Long ago, in the thirteenth century, the famous Scottish wizard Michael Scot arrived in Lanarkshire and decided to make some improvements to the landscape. Firstly, he wanted to put a large tract of marshy ground, just east of the town of Biggar, to better use. Michael’s ambitious plan was to divert the course of the River Clyde, straight through the unproductive marshland, and into the River Tweed. What a spectacular difference this would make to the people of Clyde and Tweedsdale and to the geographical topography of Scotland. But, more importantly to Michael, this would provide the most splendidly challenging and strenuous employment for his workers.
Now, they were not ordinary men or women that laboured for him, but rather imps and sprites who belonged to the lesser class of demons. Michael had been given the arduous task of keeping this riotous army of imps busy, forever. It was impossible to know how many there were exactly as they were never stationary for long enough to count them all. They were always cavorting, cartwheeling and somersaulting through the air, or jigging, tumbling, disappearing at will, and occasionally bursting into minor explosions of fireworks and flame. There were so many of them that even Michael could not remember their names, or even tell them apart by their wicked, demon-like faces. Three of these creatures had higher status and were clearly the leaders of the pack. Their names were Prig, Prim and Pricker. They were the only ones who spoke directly to Michael.

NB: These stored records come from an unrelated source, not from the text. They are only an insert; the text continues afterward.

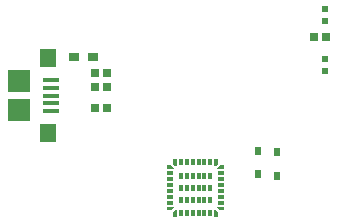
<source format=gtp>
G04*
G04 #@! TF.GenerationSoftware,Altium Limited,Altium Designer,19.0.14 (431)*
G04*
G04 Layer_Color=8421504*
%FSLAX43Y43*%
%MOMM*%
G71*
G01*
G75*
%ADD14R,0.300X0.600*%
%ADD15R,0.600X0.300*%
%ADD16R,0.300X0.600*%
%ADD17R,0.660X0.635*%
%ADD18R,0.950X0.700*%
%ADD19R,0.500X0.800*%
%ADD20R,0.600X0.600*%
%ADD21R,1.350X0.400*%
%ADD22R,1.900X1.900*%
%ADD23R,1.400X1.600*%
G36*
X14400Y2775D02*
Y2675D01*
X14200Y2475D01*
X13800D01*
Y2775D01*
X14400Y2775D01*
D02*
G37*
G36*
X14650Y1925D02*
X14350D01*
Y2325D01*
X14550Y2525D01*
X14650D01*
X14650Y1925D01*
D02*
G37*
G36*
X14650Y6225D02*
X14550D01*
X14350Y6425D01*
X14351Y6825D01*
X14649D01*
X14650Y6225D01*
D02*
G37*
G36*
X14400Y6075D02*
Y5975D01*
X13800Y5975D01*
Y6275D01*
X14200D01*
X14400Y6075D01*
D02*
G37*
G36*
X18700Y2475D02*
X18300D01*
X18100Y2675D01*
Y2775D01*
X18700Y2775D01*
Y2475D01*
D02*
G37*
G36*
X18150Y2325D02*
Y1925D01*
X17850D01*
X17850Y2525D01*
X17950D01*
X18150Y2325D01*
D02*
G37*
G36*
Y6425D02*
X17950Y6225D01*
X17850D01*
X17850Y6825D01*
X18150D01*
Y6425D01*
D02*
G37*
G36*
X18700Y5975D02*
X18100Y5975D01*
Y6075D01*
X18300Y6275D01*
X18700D01*
Y5975D01*
D02*
G37*
D14*
X15000Y4375D02*
D03*
Y3375D02*
D03*
Y5375D02*
D03*
X15500Y4375D02*
D03*
Y5375D02*
D03*
Y3375D02*
D03*
X17000Y4375D02*
D03*
Y3375D02*
D03*
Y5375D02*
D03*
X17500Y4375D02*
D03*
Y5375D02*
D03*
Y3375D02*
D03*
X16500Y3375D02*
D03*
Y5375D02*
D03*
Y4375D02*
D03*
X16000Y5375D02*
D03*
Y3375D02*
D03*
Y4375D02*
D03*
D15*
X14100Y3125D02*
D03*
X14100Y3625D02*
D03*
X14100Y4125D02*
D03*
Y4625D02*
D03*
X14100Y5125D02*
D03*
Y5625D02*
D03*
X18400Y3125D02*
D03*
X18400Y3625D02*
D03*
X18400Y4125D02*
D03*
Y4625D02*
D03*
X18400Y5125D02*
D03*
Y5625D02*
D03*
D16*
X15000Y2225D02*
D03*
X15500Y2225D02*
D03*
X16000Y2225D02*
D03*
X16500D02*
D03*
X17000Y2225D02*
D03*
X17500D02*
D03*
X17500Y6525D02*
D03*
X17000D02*
D03*
X16500Y6525D02*
D03*
X16000D02*
D03*
X15500Y6525D02*
D03*
X15000Y6525D02*
D03*
D17*
X27283Y17125D02*
D03*
X26317D02*
D03*
X8733Y11125D02*
D03*
X7767D02*
D03*
X8733Y12875D02*
D03*
X7767D02*
D03*
X8733Y14125D02*
D03*
X7767D02*
D03*
D18*
X7575Y15475D02*
D03*
X5925D02*
D03*
D19*
X21500Y7500D02*
D03*
Y5500D02*
D03*
X23125Y7375D02*
D03*
Y5375D02*
D03*
D20*
X27250Y14225D02*
D03*
Y15275D02*
D03*
X27225Y19525D02*
D03*
Y18475D02*
D03*
D21*
X4000Y13475D02*
D03*
Y12825D02*
D03*
Y12175D02*
D03*
Y11525D02*
D03*
Y10875D02*
D03*
D22*
X1325Y13375D02*
D03*
Y10975D02*
D03*
D23*
X3775Y15375D02*
D03*
Y8975D02*
D03*
M02*

</source>
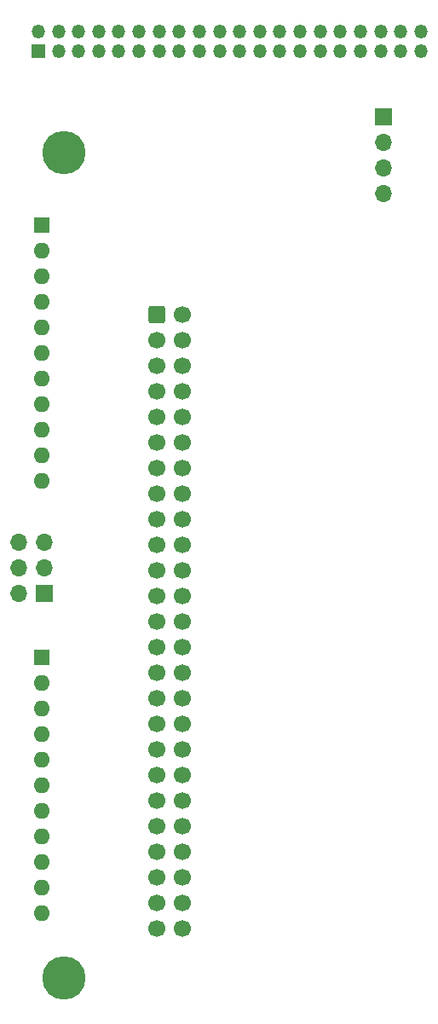
<source format=gbr>
%TF.GenerationSoftware,KiCad,Pcbnew,8.0.8*%
%TF.CreationDate,2025-02-03T10:00:00+01:00*%
%TF.ProjectId,x68030_scsi,78363830-3330-45f7-9363-73692e6b6963,rev?*%
%TF.SameCoordinates,Original*%
%TF.FileFunction,Soldermask,Bot*%
%TF.FilePolarity,Negative*%
%FSLAX46Y46*%
G04 Gerber Fmt 4.6, Leading zero omitted, Abs format (unit mm)*
G04 Created by KiCad (PCBNEW 8.0.8) date 2025-02-03 10:00:00*
%MOMM*%
%LPD*%
G01*
G04 APERTURE LIST*
G04 Aperture macros list*
%AMRoundRect*
0 Rectangle with rounded corners*
0 $1 Rounding radius*
0 $2 $3 $4 $5 $6 $7 $8 $9 X,Y pos of 4 corners*
0 Add a 4 corners polygon primitive as box body*
4,1,4,$2,$3,$4,$5,$6,$7,$8,$9,$2,$3,0*
0 Add four circle primitives for the rounded corners*
1,1,$1+$1,$2,$3*
1,1,$1+$1,$4,$5*
1,1,$1+$1,$6,$7*
1,1,$1+$1,$8,$9*
0 Add four rect primitives between the rounded corners*
20,1,$1+$1,$2,$3,$4,$5,0*
20,1,$1+$1,$4,$5,$6,$7,0*
20,1,$1+$1,$6,$7,$8,$9,0*
20,1,$1+$1,$8,$9,$2,$3,0*%
G04 Aperture macros list end*
%ADD10C,4.300000*%
%ADD11R,1.700000X1.700000*%
%ADD12O,1.700000X1.700000*%
%ADD13R,1.350000X1.350000*%
%ADD14O,1.350000X1.350000*%
%ADD15R,1.600000X1.600000*%
%ADD16O,1.600000X1.600000*%
%ADD17RoundRect,0.250000X-0.600000X-0.600000X0.600000X-0.600000X0.600000X0.600000X-0.600000X0.600000X0*%
%ADD18C,1.700000*%
G04 APERTURE END LIST*
D10*
%TO.C,H1*%
X41000000Y-88000000D03*
%TD*%
D11*
%TO.C,J5*%
X72750000Y-84450000D03*
D12*
X72750000Y-86990000D03*
X72750000Y-89530000D03*
X72750000Y-92070000D03*
%TD*%
D13*
%TO.C,J2*%
X38500000Y-78000000D03*
D14*
X38500000Y-76000000D03*
X40500000Y-78000000D03*
X40500000Y-76000000D03*
X42500000Y-78000000D03*
X42500000Y-76000000D03*
X44500000Y-78000000D03*
X44500000Y-76000000D03*
X46500000Y-78000000D03*
X46500000Y-76000000D03*
X48500000Y-78000000D03*
X48500000Y-76000000D03*
X50500000Y-78000000D03*
X50500000Y-76000000D03*
X52500000Y-78000000D03*
X52500000Y-76000000D03*
X54500000Y-78000000D03*
X54500000Y-76000000D03*
X56500000Y-78000000D03*
X56500000Y-76000000D03*
X58500000Y-78000000D03*
X58500000Y-76000000D03*
X60500000Y-78000000D03*
X60500000Y-76000000D03*
X62500000Y-78000000D03*
X62500000Y-76000000D03*
X64500000Y-78000000D03*
X64500000Y-76000000D03*
X66500000Y-78000000D03*
X66500000Y-76000000D03*
X68500000Y-78000000D03*
X68500000Y-76000000D03*
X70500000Y-78000000D03*
X70500000Y-76000000D03*
X72500000Y-78000000D03*
X72500000Y-76000000D03*
X74500000Y-78000000D03*
X74500000Y-76000000D03*
X76500000Y-78000000D03*
X76500000Y-76000000D03*
%TD*%
D15*
%TO.C,RN2*%
X38862000Y-138176000D03*
D16*
X38862000Y-140716000D03*
X38862000Y-143256000D03*
X38862000Y-145796000D03*
X38862000Y-148336000D03*
X38862000Y-150876000D03*
X38862000Y-153416000D03*
X38862000Y-155956000D03*
X38862000Y-158496000D03*
X38862000Y-161036000D03*
X38862000Y-163576000D03*
%TD*%
D11*
%TO.C,J3*%
X39116000Y-131826000D03*
D12*
X36576000Y-131826000D03*
X39116000Y-129286000D03*
X36576000Y-129286000D03*
X39116000Y-126746000D03*
X36576000Y-126746000D03*
%TD*%
D10*
%TO.C,H2*%
X41000000Y-170000000D03*
%TD*%
D15*
%TO.C,RN1*%
X38862000Y-95250000D03*
D16*
X38862000Y-97790000D03*
X38862000Y-100330000D03*
X38862000Y-102870000D03*
X38862000Y-105410000D03*
X38862000Y-107950000D03*
X38862000Y-110490000D03*
X38862000Y-113030000D03*
X38862000Y-115570000D03*
X38862000Y-118110000D03*
X38862000Y-120650000D03*
%TD*%
D17*
%TO.C,J1*%
X50292000Y-104140000D03*
D18*
X52832000Y-104140000D03*
X50292000Y-106680000D03*
X52832000Y-106680000D03*
X50292000Y-109220000D03*
X52832000Y-109220000D03*
X50292000Y-111760000D03*
X52832000Y-111760000D03*
X50292000Y-114300000D03*
X52832000Y-114300000D03*
X50292000Y-116840000D03*
X52832000Y-116840000D03*
X50292000Y-119380000D03*
X52832000Y-119380000D03*
X50292000Y-121920000D03*
X52832000Y-121920000D03*
X50292000Y-124460000D03*
X52832000Y-124460000D03*
X50292000Y-127000000D03*
X52832000Y-127000000D03*
X50292000Y-129540000D03*
X52832000Y-129540000D03*
X50292000Y-132080000D03*
X52832000Y-132080000D03*
X50292000Y-134620000D03*
X52832000Y-134620000D03*
X50292000Y-137160000D03*
X52832000Y-137160000D03*
X50292000Y-139700000D03*
X52832000Y-139700000D03*
X50292000Y-142240000D03*
X52832000Y-142240000D03*
X50292000Y-144780000D03*
X52832000Y-144780000D03*
X50292000Y-147320000D03*
X52832000Y-147320000D03*
X50292000Y-149860000D03*
X52832000Y-149860000D03*
X50292000Y-152400000D03*
X52832000Y-152400000D03*
X50292000Y-154940000D03*
X52832000Y-154940000D03*
X50292000Y-157480000D03*
X52832000Y-157480000D03*
X50292000Y-160020000D03*
X52832000Y-160020000D03*
X50292000Y-162560000D03*
X52832000Y-162560000D03*
X50292000Y-165100000D03*
X52832000Y-165100000D03*
%TD*%
M02*

</source>
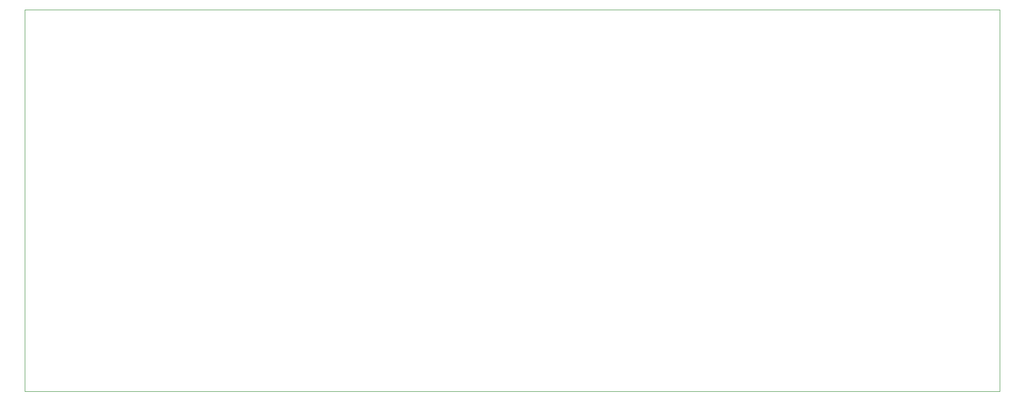
<source format=gbr>
G04 #@! TF.GenerationSoftware,KiCad,Pcbnew,5.0.2-bee76a0~70~ubuntu18.04.1*
G04 #@! TF.CreationDate,2019-04-15T14:09:08+02:00*
G04 #@! TF.ProjectId,top-board,746f702d-626f-4617-9264-2e6b69636164,rev?*
G04 #@! TF.SameCoordinates,PX47b3528PY2897428*
G04 #@! TF.FileFunction,Profile,NP*
%FSLAX46Y46*%
G04 Gerber Fmt 4.6, Leading zero omitted, Abs format (unit mm)*
G04 Created by KiCad (PCBNEW 5.0.2-bee76a0~70~ubuntu18.04.1) date Mon 15 Apr 2019 02:09:08 PM CEST*
%MOMM*%
%LPD*%
G01*
G04 APERTURE LIST*
%ADD10C,0.100000*%
G04 APERTURE END LIST*
D10*
X-3508494Y3504902D02*
X-3508494Y-63093707D01*
X166491508Y-63093707D02*
X166491508Y3504902D01*
X166491508Y3504902D02*
X-3508494Y3504902D01*
X-3508494Y-63093707D02*
X166491508Y-63093707D01*
M02*

</source>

He had to find continuous work for all of them, or they would get up to terrible deeds, upsetting people and beasts. The wizard had earned this unenviable role, as director of demons, on his twenty-first birthday. His mother, who was reputed to be a mermaid from the River Clyde, had gifted him a sorcerer’s almanac. Once young Michael had absorbed the taboo knowledge of the arcane arts from the great book and began practising the secret lore and dark craft contained therein, the Devil himself had released the multitude of minor daemons to assist Michael Scott until his dying day!
For the first stage of Michael’s landscaping venture, he instructed the imps to build a stone bridge over the River Clyde at Covington. The local people of the neighbouring parishes of Carnwath and Libberton were excited at the prospect of the bridge, which would make their journeys to the market at Biggar so much safer and faster. All these folk knew about the huge road improvements Michael and his unholy army had made throughout Scotland; sturdy bridges and roads, where nothing but marsh and bogs had once existed. They knew that it was thanks to the wizard’s power over the hellish minions that Great Watling Street had been built along the spine of the country, connecting the far counties of England all the way up to Lanarkshire and beyond.